O cristianismo, como religião patriarcal e consequentemente falocrática, imprimiu na psiquê ocidental uma noção hierárquica vertical. O detentor do poder deve ostentar um cetro que representa seu poder coercivo, consequentemente castrador. Osíris, ao morrer no deserto, tem, em algumas versões, seu falo arrancado por seu invejoso irmão Seth, enquanto, na mitologia grega, Urano é castrado pelo titã Cronos por ter dado origem, com sua criatividade, ao universo.

O mítico “São Jorge” é, na verdade, um plágio de Belerofonte, montado num cavalo e subjugando sua própria Quimera. O arquétipo do homem dominando a besta deu lugar a um mito de coerção. Não esqueçamos que a palavra “quimera” derivou para um adjetivo que designa sonhador, fantasista, sem fundamento, ilusório, utópico. Matar o sonho é castrar a subjetividade.

Parafraseando Djavan: “São Jorge, por favor, liberte o Dragão!”


NOTAS:

* Junito de Souza Brandão (1924-1995) foi professor e escritor; bacharel em Letras Clássicas pela Faculdade de Filosofia, Ciências e Letras da Universidade do Estado da Guanabara (UEG). Lecionando na PUC-Rio, criou a Cadeira de Mitologia Grega e Latina para o Currículo de Letras desta Universidade.

** Tal nomenclatura é dada no livro Androginia, Rumo a uma Nova Teoria da Sexualidade, da psicóloga junguiana Jung Singer.

1- Hagiografia – Ramo da História responsável por catalogar a vida de santos e beatos, além de suas virtudes supostamente “heroicas”. É uma prática mais comum na Igreja Católica Romana, que a considera uma ramificação da História da Igreja.

O termo deriva do grego hagios, “santo” e graphía, “escrever”. Originou-se por volta do século XVII, alegando ter como objetivo catalogar os diversos escritos a respeito dos santos. Autenticando textos não necessariamente históricos, acabou por repaginar deuses pagãos convertendo-os em ícones de devoção.

2- Belerofonte, tal qual Caim, matou seu irmão. Daí o seu nome “aquele que matou Belero”, segundo algumas fontes. Após ter matado a Quimera sem dificuldade, tentou voar ao Olimpo, “fato” que deu origem à lenda de São Jorge combatendo o Dragão na lua. No entanto, foi amaldiçoado por Zeus, que enviou uma vespa para que picasse o Pégaso. Atena tornou o chão macio mas Belerofonte, aleijado, passou o resto de seus dias coxo, peregrinando atrás de seu alazão alado.

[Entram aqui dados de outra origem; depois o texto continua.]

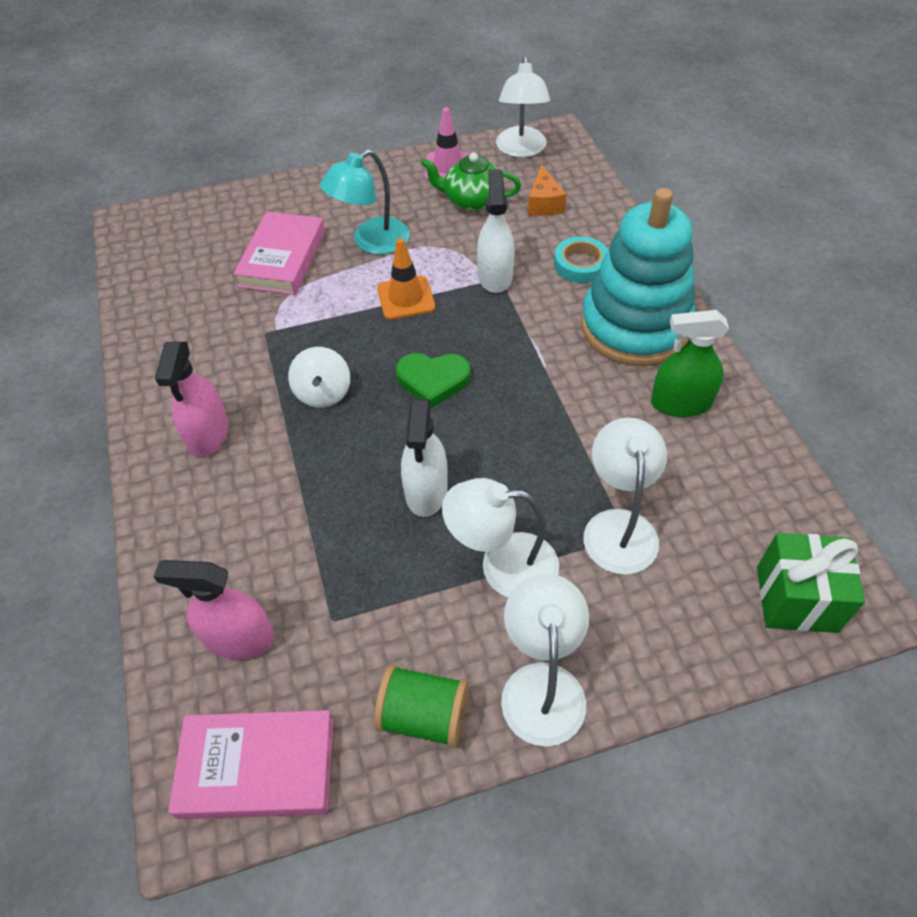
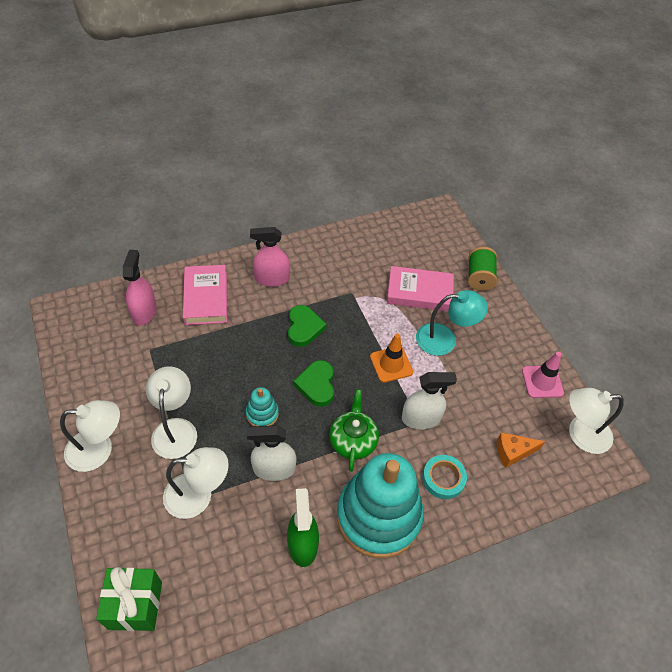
camera: 80 degrees right, 0 degrees up
pink book [168,710,334,819] -> pink book moved to [183,265,227,325]
white spinning top [288,347,350,408] -> green heart [288,305,326,347]
turquoise lamp [320,150,410,255] -> turquoise lamp turned 135 degrees clockwise [416,290,488,356]
green spool [374,665,468,748] -> green spool moved to [468,247,497,291]
white spray bottle [401,399,448,517] -> white spray bottle moved to [247,425,296,481]
green teapot [421,153,521,211] -> green teapot moved to [329,389,379,472]
none -> turquoise stacking toy [246,387,279,426]

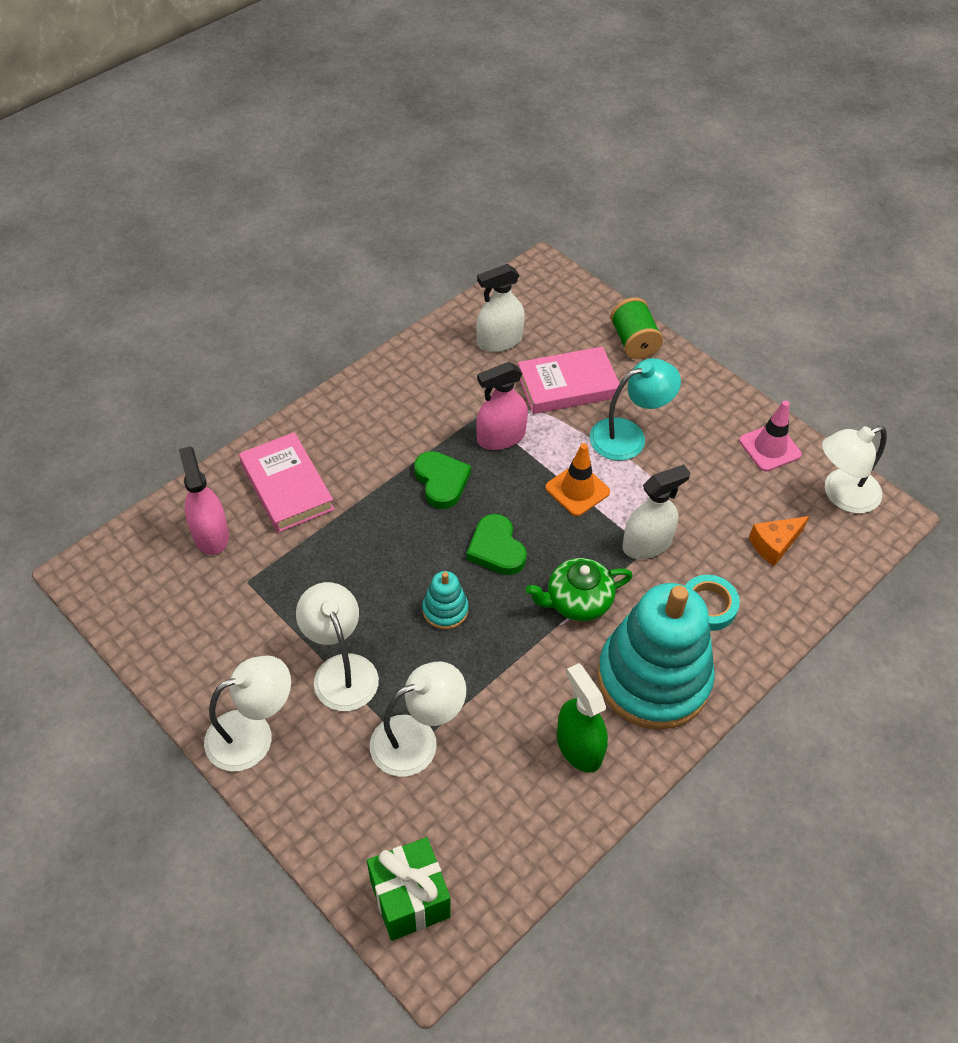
camera: 20 degrees left, 0 degrees up
white spray bottle [247,425,296,481] -> white spray bottle moved to [476,264,525,352]
pink spray bottle [250,227,290,287] -> pink spray bottle moved to [476,362,528,450]
green teapot [329,389,379,472] -> green teapot turned 90 degrees counterclockwise [526,558,633,621]

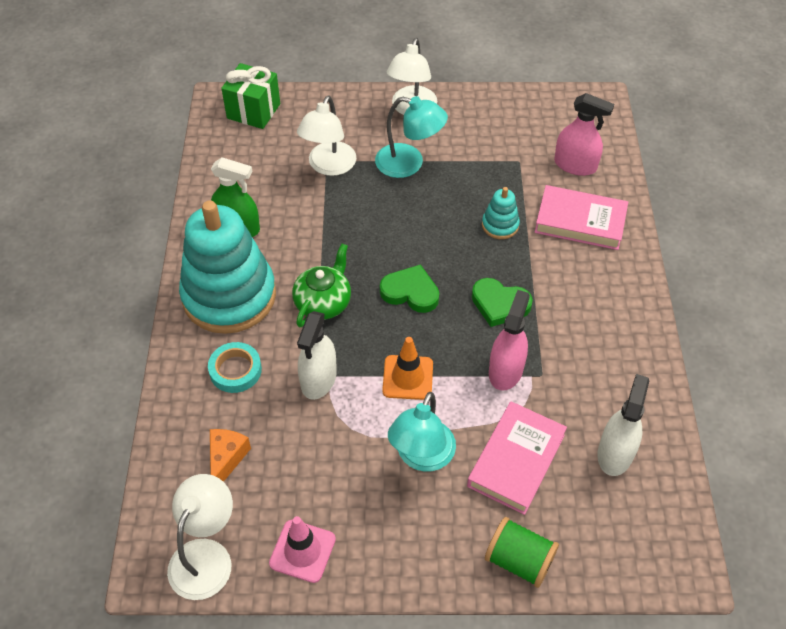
camera: 135 degrees right, 0 degrees up
white lamp [296,582,379,711] -> turquoise lamp [375,96,448,178]
turquoise stacking toy [422,571,468,630] -> turquoise stacking toy moved to [482,187,520,239]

Fonte: Mitologia Grega, Volume I; Junito de Souza Brandão – Editora Vozes

2.1- Ogum, de forma semelhante, foi castigado por Oxalá por ter maltratado todas as suas companheiras. Devido à sua misoginia, foi condenado a vagar para sempre nas estradas, ajudando aqueles que se perdem, pois jamais encontraria seu caminho.

Fonte: Orixás na Umbanda; Janaina Azevedo; Editora Universo dos Livros

3- Marduk, outro chauvinista convicto, dividiu ao meio Ti´âmat, a “Deusa Dragão do Caos e das Trevas”. De suas lágrimas surgiram os rios Eufrates e Tigre, e de seu corpo formou-se a humanidade. Esse “feito” marca a passagem do matriarcado para o patriarcado. De forma semelhante, Apolo matara Píton, ato do qual derivou o Oráculo de Delfos, que abrigaria as Pitonisas, tão bem representadas no filme 300.

Fonte: Androginia, Rumo a uma Nova Teoria da Sexualidade; June Singer – Editora Cultrix

4- Yin-Yang – Na verdade, as diversas versões do mito são formas maniqueístas de se enxergar a dualidade, tão bem proposta na figura do Tao. Em árabe, Al Hayyah, “a Serpente”, está relacionado a Hawwah, que é também o nome hebreu de Eva, a mãe universal.

Fonte: O Dragão; Francis Huxley; Edições Del Prado

Qualquer deus ou mortal só pode nascer quando se abre “as mandíbulas de sua prisão”, ou seja, a vagina; o que nos leva a:

5- Nanã Buruku, que ao ver o insucesso de Oxalá em tentar criar o ser humano, criou-o, ela mesma, através da Lama Primordial, à qual todos deverão regressar no momento de sua morte.

Fonte: Orixás na Umbanda; Janaina Azevedo; Editora Universo dos Livros

Este artigo foi publicado nos blogues Cinegnose e Otageek, porém com abordagens diferentes. Que “Salve, Jorge” que nada! Salvem o Dragão!